The magnetic field at a point on the equatorial axis due to a short magnet is equal to the resultant of the magnetic fields due to the North Pole and South Pole of magnet.

${{\overrightarrow{B}}_{\text{equitorial}}}=\dfrac{{{\mu }_{o}}}{4\pi }\dfrac{M\overrightarrow{r}}{{{\left( {{r}^{2}}-{{l}^{2}} \right)}^{2}}}$
For short magnets,
${{\overrightarrow{B}}_{\text{axial}}}=\dfrac{{{\mu }_{o}}}{4\pi }\dfrac{2M\overrightarrow{r}}{{{r}^{4}}}$
${{\overrightarrow{B}}_{\text{equitorial}}}=\dfrac{{{\mu }_{o}}}{4\pi }\dfrac{M\overrightarrow{r}}{{{r}^{4}}}$
We are given that two short magnets of equal dipole moments $M$ are fastened perpendicularly at their centers and we have to calculate the magnitude of the magnetic field at a distance $d$ from the center on the bisector of the right angle.
The magnetic field at $P$ due to horizontal magnet above its midpoint,
${{B}_{1}}=\dfrac{{{\mu }_{o}}M}{4\pi {{d}^{3}}}$
The magnetic field at $P$ due to vertical magnet above its midpoint,
${{B}_{2}}=\dfrac{{{\mu }_{o}}M}{4\pi {{d}^{3}}}$
Hence, the net magnetic field at point $P$,
$B=\sqrt{B_{1}^{2}+B_{2}^{2}}=\dfrac{{{\mu }_{o}}\sqrt{2}M}{4\pi {{d}^{3}}}$

Note: While calculating the magnetic field, the direction of the field vector should be considered.
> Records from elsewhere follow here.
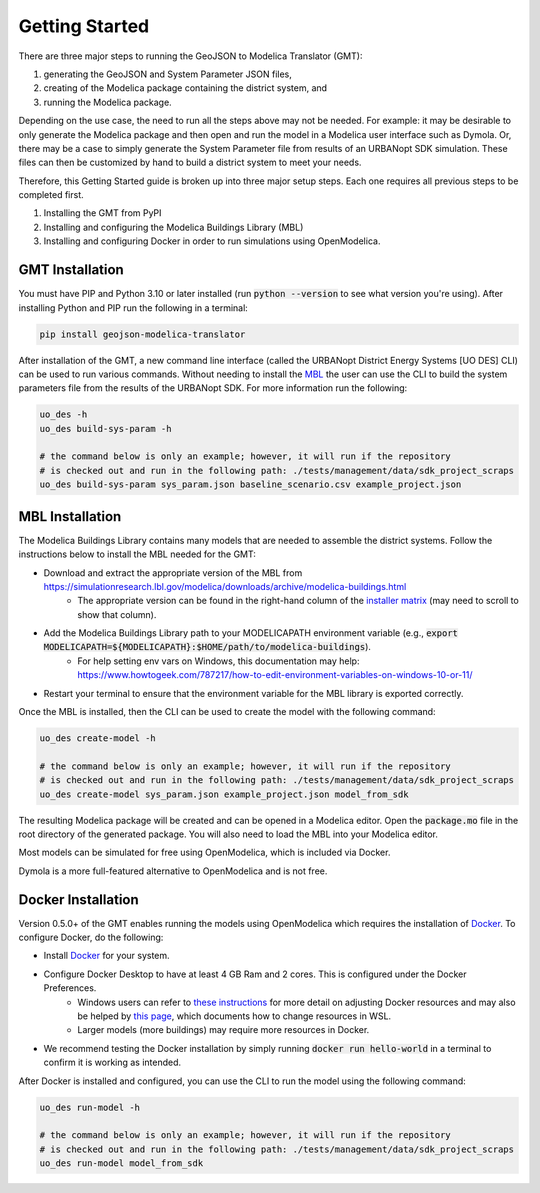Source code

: .. _getting_started:

Getting Started
===============

There are three major steps to running the GeoJSON to Modelica Translator (GMT):

#. generating the GeoJSON and System Parameter JSON files,
#. creating of the Modelica package containing the district system, and
#. running the Modelica package.

Depending on the use case, the need to run all the steps above may not be needed. For example:
it may be desirable to only generate the Modelica package and then open and run the model
in a Modelica user interface such as Dymola. Or, there may be a case to simply generate the
System Parameter file from results of an URBANopt SDK simulation. These files can then be
customized by hand to build a district system to meet your needs.

Therefore, this Getting Started guide is broken up into three major setup steps. Each one requires all previous steps to be completed first.

#. Installing the GMT from PyPI
#. Installing and configuring the Modelica Buildings Library (MBL)
#. Installing and configuring Docker in order to run simulations using OpenModelica.

GMT Installation
----------------

You must have PIP and Python 3.10 or later installed (run :code:`python --version` to see what version you're using). After installing Python and PIP run the following in a terminal:

.. code-block:: bash

    pip install geojson-modelica-translator

After installation of the GMT, a new command line interface (called the URBANopt District Energy Systems [UO DES] CLI) can be used to run various commands. Without needing to install the `MBL`_ the user can use the CLI to build the system parameters file from the results of the URBANopt SDK. For more information run the following:

.. code-block:: bash

    uo_des -h
    uo_des build-sys-param -h

    # the command below is only an example; however, it will run if the repository
    # is checked out and run in the following path: ./tests/management/data/sdk_project_scraps
    uo_des build-sys-param sys_param.json baseline_scenario.csv example_project.json

MBL Installation
----------------

The Modelica Buildings Library contains many models that are needed to assemble the district systems. Follow the instructions below to install the MBL needed for the GMT:

* Download and extract the appropriate version of the MBL from `<https://simulationresearch.lbl.gov/modelica/downloads/archive/modelica-buildings.html>`_
    * The appropriate version can be found in the right-hand column of the `installer matrix <https://docs.urbanopt.net/developer_resources/compatibility_matrix.html#urbanopt-installer-matrix>`_ (may need to scroll to show that column).
* Add the Modelica Buildings Library path to your MODELICAPATH environment variable (e.g., :code:`export MODELICAPATH=${MODELICAPATH}:$HOME/path/to/modelica-buildings`).
    * For help setting env vars on Windows, this documentation may help: `<https://www.howtogeek.com/787217/how-to-edit-environment-variables-on-windows-10-or-11/>`_
* Restart your terminal to ensure that the environment variable for the MBL library is exported correctly.

Once the MBL is installed, then the CLI can be used to create the model with the following command:

.. code-block:: bash

    uo_des create-model -h

    # the command below is only an example; however, it will run if the repository
    # is checked out and run in the following path: ./tests/management/data/sdk_project_scraps
    uo_des create-model sys_param.json example_project.json model_from_sdk

The resulting Modelica package will be created and can be opened in a Modelica editor. Open the :code:`package.mo` file in the root directory of the generated package. You will also need to
load the MBL into your Modelica editor.

Most models can be simulated for free using OpenModelica, which is included via Docker.

Dymola is a more full-featured alternative to OpenModelica and is not free.


Docker Installation
-------------------

Version 0.5.0+ of the GMT enables running the models using OpenModelica which requires the installation of `Docker`_.
To configure Docker, do the following:

* Install `Docker <https://docs.docker.com/get-docker/>`_ for your system.
* Configure Docker Desktop to have at least 4 GB Ram and 2 cores. This is configured under the Docker Preferences.
    * Windows users can refer to `these instructions <https://docs.docker.com/desktop/settings/windows/>`_ for more detail on adjusting Docker resources and may also be helped by `this page <https://learn.microsoft.com/en-us/windows/wsl/wsl-config#wslconfig>`_, which documents how to change resources in WSL.
    * Larger models (more buildings) may require more resources in Docker.
* We recommend testing the Docker installation by simply running :code:`docker run hello-world` in a terminal to confirm it is working as intended.

After Docker is installed and configured, you can use the CLI to run the model using the following
command:

.. code-block:: bash

    uo_des run-model -h

    # the command below is only an example; however, it will run if the repository
    # is checked out and run in the following path: ./tests/management/data/sdk_project_scraps
    uo_des run-model model_from_sdk


.. _MBL: https://simulationresearch.lbl.gov/modelica/index.html
.. _Poetry: https://python-poetry.org/docs/
.. _Docker: https://docs.docker.com/get-docker/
Resultant magnetic field at a point due to various magnets is the algebraic sum of magnetic fields due to the individual magnet. Axial axis is the line joining two charges and passing through the centre of the dipole. Equatorial axis the line passing through the centre of dipole and perpendicular to the axial line.